Problem 1 >> Reproduce the passage of the report on Swansea City's loss to Stoke City from "Two first-half Headers" to "in the table.".
Problem 2 >> Extend the match report on Swansea City's 2-0 defeat by Stoke City, picking up after its final sentence.

Study text >>
○ ○ ○

Swansea City boss Brendan Rodgers insists his side's honesty denied them a penalty during their 2-0 loss to Stoke City

The Swans were condemned to deafeat by two headers from Matthew Upson and Peter Crouch, but their manager believes they should have had a chance to score from the spot

Swansea City manager Brendan Rodgers has criticised referee Howard Webb’s decision not to award his side a penalty in their 2-0 loss to Stoke City because striker Danny Graham did not go to ground after having his shirt tugged in the box.

Two first-half Headers from Matthew Upson and Peter Crouch saw the Potters claim their first three points in the Premier League since January 2 and aided them to leapfrog their opponents into 12th place in the table.

The Swans dominated play at various points in the game, but lacklustre attacking and undisciplined defending saw them loose their second game on the bounce.

○ ○ ○

Dataset content >>
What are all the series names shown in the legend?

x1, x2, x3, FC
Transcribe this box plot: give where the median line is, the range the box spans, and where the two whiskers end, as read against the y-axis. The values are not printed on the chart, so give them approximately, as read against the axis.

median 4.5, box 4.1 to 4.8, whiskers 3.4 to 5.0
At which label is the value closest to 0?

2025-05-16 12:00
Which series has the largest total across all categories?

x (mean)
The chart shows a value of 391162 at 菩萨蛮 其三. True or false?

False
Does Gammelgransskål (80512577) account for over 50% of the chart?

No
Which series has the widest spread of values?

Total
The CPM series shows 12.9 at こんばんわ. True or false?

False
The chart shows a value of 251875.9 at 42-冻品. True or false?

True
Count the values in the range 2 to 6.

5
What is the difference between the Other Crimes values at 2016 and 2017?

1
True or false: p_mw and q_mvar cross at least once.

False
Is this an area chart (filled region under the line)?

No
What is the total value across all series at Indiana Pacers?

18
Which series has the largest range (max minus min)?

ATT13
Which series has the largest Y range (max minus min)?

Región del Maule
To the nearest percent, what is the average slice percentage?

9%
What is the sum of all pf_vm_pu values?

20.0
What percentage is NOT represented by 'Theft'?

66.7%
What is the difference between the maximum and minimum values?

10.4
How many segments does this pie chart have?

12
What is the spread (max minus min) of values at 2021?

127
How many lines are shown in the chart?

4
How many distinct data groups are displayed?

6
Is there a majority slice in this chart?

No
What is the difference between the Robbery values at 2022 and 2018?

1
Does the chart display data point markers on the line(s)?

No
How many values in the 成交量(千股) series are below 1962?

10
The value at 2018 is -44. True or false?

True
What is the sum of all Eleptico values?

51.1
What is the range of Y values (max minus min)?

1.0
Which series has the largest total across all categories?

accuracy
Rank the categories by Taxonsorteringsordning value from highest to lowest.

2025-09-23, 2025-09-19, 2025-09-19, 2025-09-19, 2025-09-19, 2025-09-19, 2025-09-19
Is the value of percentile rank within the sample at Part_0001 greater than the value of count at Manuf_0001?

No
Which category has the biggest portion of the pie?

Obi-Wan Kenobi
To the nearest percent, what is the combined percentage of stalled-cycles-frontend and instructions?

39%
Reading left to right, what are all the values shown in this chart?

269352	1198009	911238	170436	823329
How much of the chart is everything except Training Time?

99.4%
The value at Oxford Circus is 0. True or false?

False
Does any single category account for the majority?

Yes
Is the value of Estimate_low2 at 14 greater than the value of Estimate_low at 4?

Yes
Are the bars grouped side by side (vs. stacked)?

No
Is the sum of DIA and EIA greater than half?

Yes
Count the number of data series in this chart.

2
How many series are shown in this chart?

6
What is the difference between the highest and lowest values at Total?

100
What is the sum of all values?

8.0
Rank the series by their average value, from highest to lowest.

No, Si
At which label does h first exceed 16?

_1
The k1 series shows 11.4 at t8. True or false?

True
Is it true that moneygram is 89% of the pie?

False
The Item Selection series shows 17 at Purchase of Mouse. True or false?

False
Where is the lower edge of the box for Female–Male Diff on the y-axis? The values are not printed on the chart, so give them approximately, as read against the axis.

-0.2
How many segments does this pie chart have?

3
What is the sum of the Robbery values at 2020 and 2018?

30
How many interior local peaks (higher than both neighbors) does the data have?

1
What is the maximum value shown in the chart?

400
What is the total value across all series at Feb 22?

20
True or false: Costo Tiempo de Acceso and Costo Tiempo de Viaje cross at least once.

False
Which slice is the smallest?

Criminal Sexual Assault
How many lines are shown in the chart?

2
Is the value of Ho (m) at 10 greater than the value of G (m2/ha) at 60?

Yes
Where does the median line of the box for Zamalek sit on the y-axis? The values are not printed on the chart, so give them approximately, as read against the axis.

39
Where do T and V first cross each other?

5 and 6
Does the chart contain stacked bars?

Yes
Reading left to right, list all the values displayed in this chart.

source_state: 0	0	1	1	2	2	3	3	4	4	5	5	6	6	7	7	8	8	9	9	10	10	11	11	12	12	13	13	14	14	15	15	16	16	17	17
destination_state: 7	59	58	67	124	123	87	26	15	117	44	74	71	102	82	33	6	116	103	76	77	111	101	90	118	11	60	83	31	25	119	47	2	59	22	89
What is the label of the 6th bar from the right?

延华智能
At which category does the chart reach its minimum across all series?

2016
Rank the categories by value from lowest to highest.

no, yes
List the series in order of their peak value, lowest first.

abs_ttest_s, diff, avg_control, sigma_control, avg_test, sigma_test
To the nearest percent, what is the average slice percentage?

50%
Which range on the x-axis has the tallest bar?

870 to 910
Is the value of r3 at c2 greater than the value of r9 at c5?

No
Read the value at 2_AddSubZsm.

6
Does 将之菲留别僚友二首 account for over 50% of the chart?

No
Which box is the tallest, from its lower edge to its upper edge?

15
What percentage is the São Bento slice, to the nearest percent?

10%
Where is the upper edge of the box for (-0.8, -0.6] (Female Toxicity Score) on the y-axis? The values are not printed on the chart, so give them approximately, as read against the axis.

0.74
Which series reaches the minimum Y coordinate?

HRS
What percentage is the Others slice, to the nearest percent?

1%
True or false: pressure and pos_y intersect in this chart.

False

○ ○ ○

Response area 1 >>
Two first-half Headers from Matthew Upson and Peter Crouch saw the Potters claim their first three points in the Premier League since January 2 and aided them to leapfrog their opponents into 12th place in the table.

Response area 2 >>
Rodgers however believed his side should have a chance to get a goal back from the spot after Graham was pulled back in the box by Glenn Whelan, but was told a penalty was not given because the striker had not gone to ground.

The Swans boss told reporters: “I was disappointed we never got a penalty, I was told by one of my players that we didn’t get it because we didn’t go down.

"We try to respect the rules of the game and honesty and we actually get penalised because he [Graham] was honest, if he goes down he’ll probably get the penalty.

“We want to win the game by fair means and it’s disappointing that if he goes down or fall over, like many players do, he’ll get the penalty, but because he stayed on his feet he didn’t get it and that’s that sad nature of it.”

On the subject of his team’s display, Rodgers suggests his defence failed to get tight to Stoke’s attackers and that their lack of height saw them struggle to combat the Potters’ aerial threat.

He said: “We were very disappointed with the two goals we conceded. As well you know the threat the Stoke have and their quality into the box is very good and they get people on the end of it.

“Because of the lack of height in our team we defend with a zone and we got someone dragged out and in the second one we concede a needless throw-in. Coming away to grounds at this level you have to be tighter.”

Stoke boss Tony Pulis meanwhile praised a “first-class” performance from his players and was happy not to see them fall prey to Swansea’s tactics.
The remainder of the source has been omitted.